The new Romantic Period and the Classical Age
The contrast and distinction between the new Romantic Period and the Classical Age can be stressed with some examples to be juxtaposed with the above Romantic features. As regards children to classicist like A. Pope, they were only important in as much as they would be adult; a savage would be merely sad and negative. In the Augustan Age they believed in reason and that the passion should be controlled. Basic instincts had to be conquered. In this way mankind could reach perfection. Classicists considered the Industrial Revolution from a positive point of view, as an event creating wealth and modernization. It was also believed that civilization, as accomplished in Greek and Roman times, was also within the grasp of their Neoclassical Age.CONTINENTAL INFLUENCES: JEAN-JAQUES ROUSSEAU
As regards the main Romantic features the major figure in the eighteenth century
whose influence was immense and pervasive in the so called pre-romantic period
was Jean-Jaques Rousseau, especially through the following works:
- Discours sur l'origine the l'inégalitè parmi les hommes (1755);
- Rêveries du promeneur solitaire (1778);
- Les Confessions (published after his death in 1781 and 1788);
- La Nouvelle Héloïse (1761).
In his Discours Rousseau advocated a virtuous simplicity in place of a civilization
of art and science. He ridiculed the idea of scientific progress and speculative
philosophy and appealed to the human heart and voice of conscience. The essay
on the origin of the inequality among men described man in a state of nature,
like a noble animal, free of disease, naked, and without all superfluities.
According to Rousseau's view man was unaggressive, indeed compassionate. He
set the idea of savage man with "natural compassion" which was the
pure emotion of nature, prior to all kinds of reflection, against Hobbes's
view of man as naturally wicked. It was the development of human society that
led to inequality and slavery. In The Social Contract (1762) Rousseau took up
the argument again with teh celebrated sentence: "Man is born free; and
everywhere he is in chains." He recognized that there had to be some form
of government, but it had to represent the interests of society, and of the
individual within that society. In La Nouvelle Héloïse the virtues
the author advocated were a dislike of ostentation, a fair treatment of workers
and domestic staff, charity towards the poor, and liberal ideas on education,
which recognized that a child should be allowed to develop at its own pace and
not be forced as an adult (Émile). Rousseau's idea and belief in the
original goodness of man and the corruption of modern society was carried over
to an idea of the child as naturally able to use freedom to good effect. The
method of introspection, enquiry into the whole nature of human behaviour, and
the way in which Rousseau could express emotion (Les Confessions and Rêveries
du promeneur solitaire) influenced the Romantics, particularly G. G., Lord Byron
and P. B. Shelley.
Other important works on the continent were:
The French novelist Abbé Antoine-François Prevost's Manon Lescaut
(1731);
In Germany the movement of the 1770's Sturm un Drang, which included the early
writings of Herder, Schiller, and the great novelist and poet Johan Wolfgang
von Goethe, especially the novel Die Leiden des jungen Werthers (1774), was
an important precursor.
I. POETRY
1. THE FIRST AND SECOND ROMANTIC GENERATION OF ROMANTIC POETS:
1) BLAKE, WORDSWORTH, COLERIDGE;
2) BYRON, SHELLEY, KEATS.
At the end of the eighteenth and beginning of the nineteenth centuries we distinguish two generations of Romantic poets. In the first group we include the poets of the older generation: William Blake (1757-1827), William Wordsworth (1770-1850), Samuel Taylor Coleridge (1772-1834), who, in 1789, the year of the French Revolution, were young and affected by the influence of the French revolutionary ideals of democracy. The period of the French terror and the rise of Napoleon definitely disappointed them, and therefore retreated into reaction.
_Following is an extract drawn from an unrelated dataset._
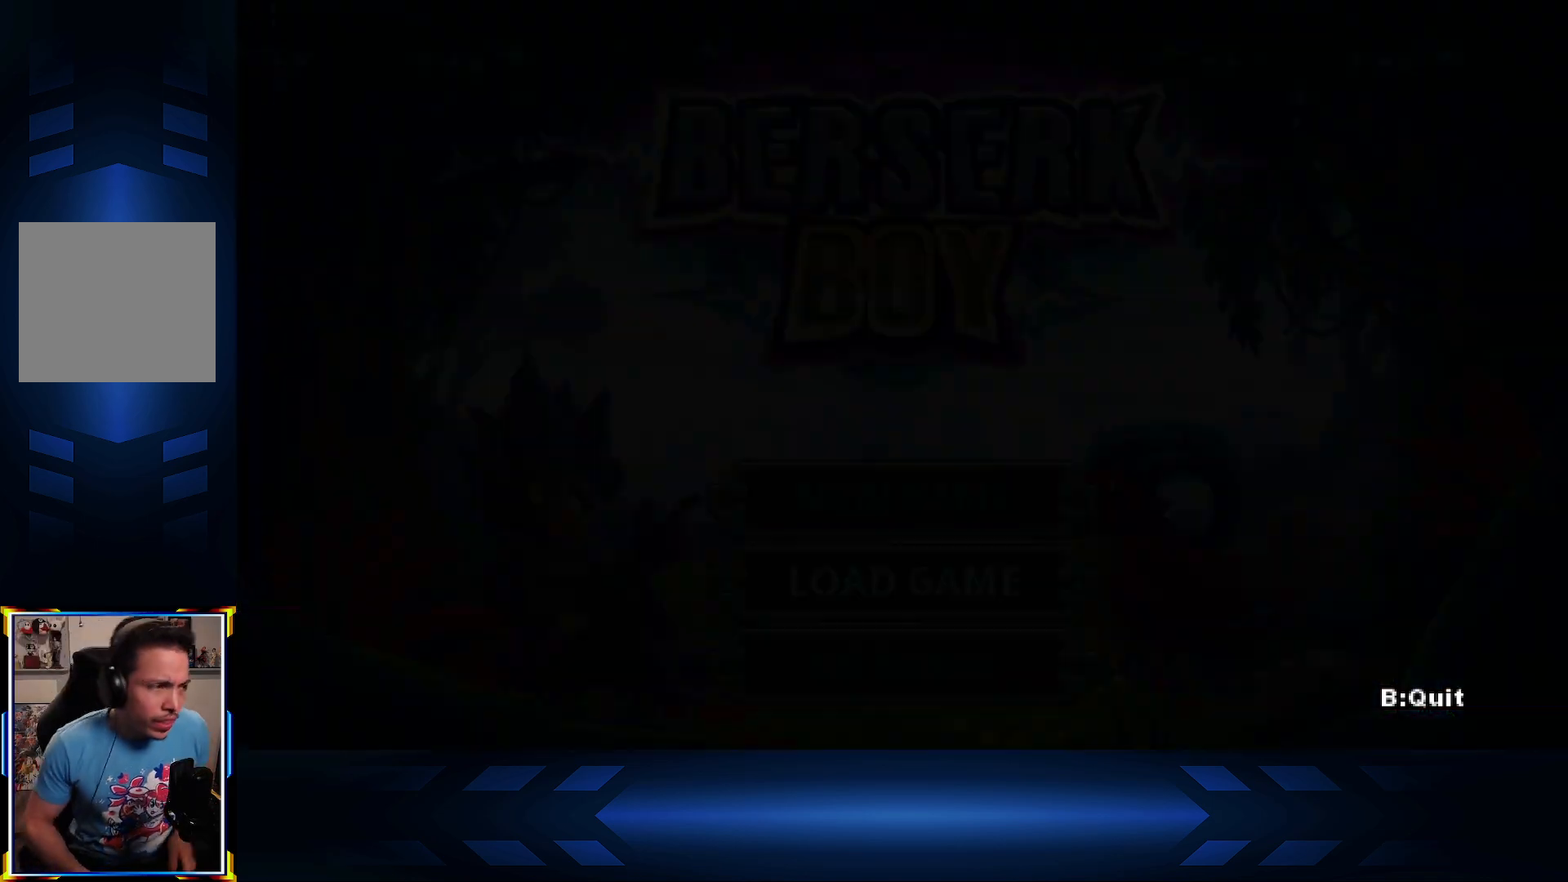
{"buttons": [], "left_stick": "center", "right_stick": "center", "events": []}
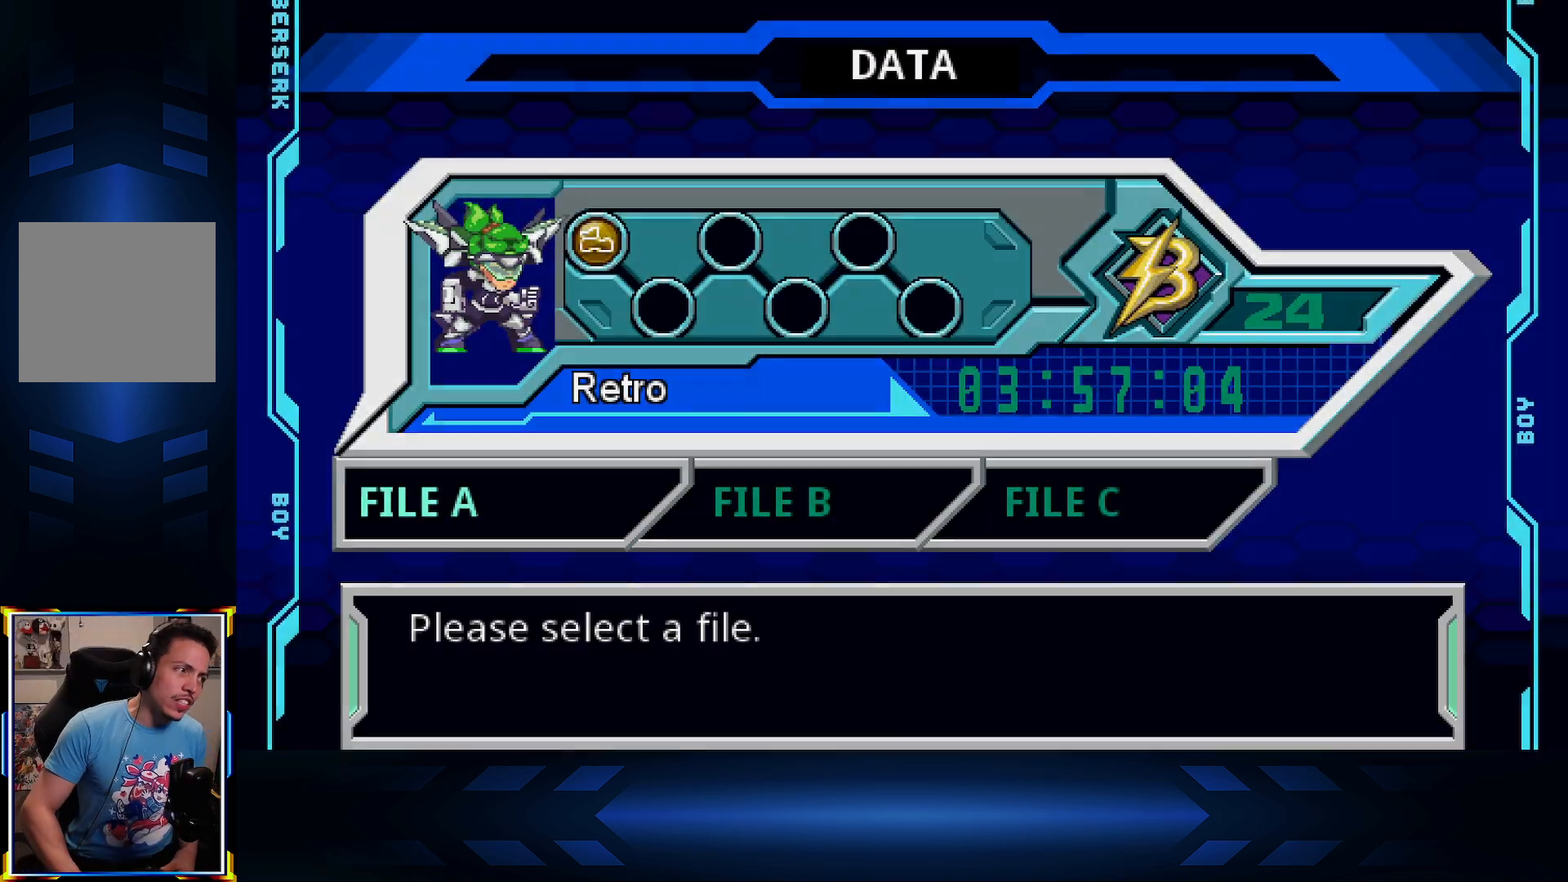
{"buttons": [], "left_stick": "center", "right_stick": "center", "events": []}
The second group, or younger generation of Romantic poets includes George Gordon, Lord Byron (1788-1824), Percy Bysshe Shelley (1792-1822), John Keats (1795-1821), who were less lucky than the older poets. Their society was dominated by the repression of the Tory governments at home, apprehensive that every request for freedom might become a cause of revolution. The eighteenth century society, regarded as a great work of man, ideally holding all social classes together in mutually supporting harmony, became a repressive, dark organized body, limiting and crushing human souls.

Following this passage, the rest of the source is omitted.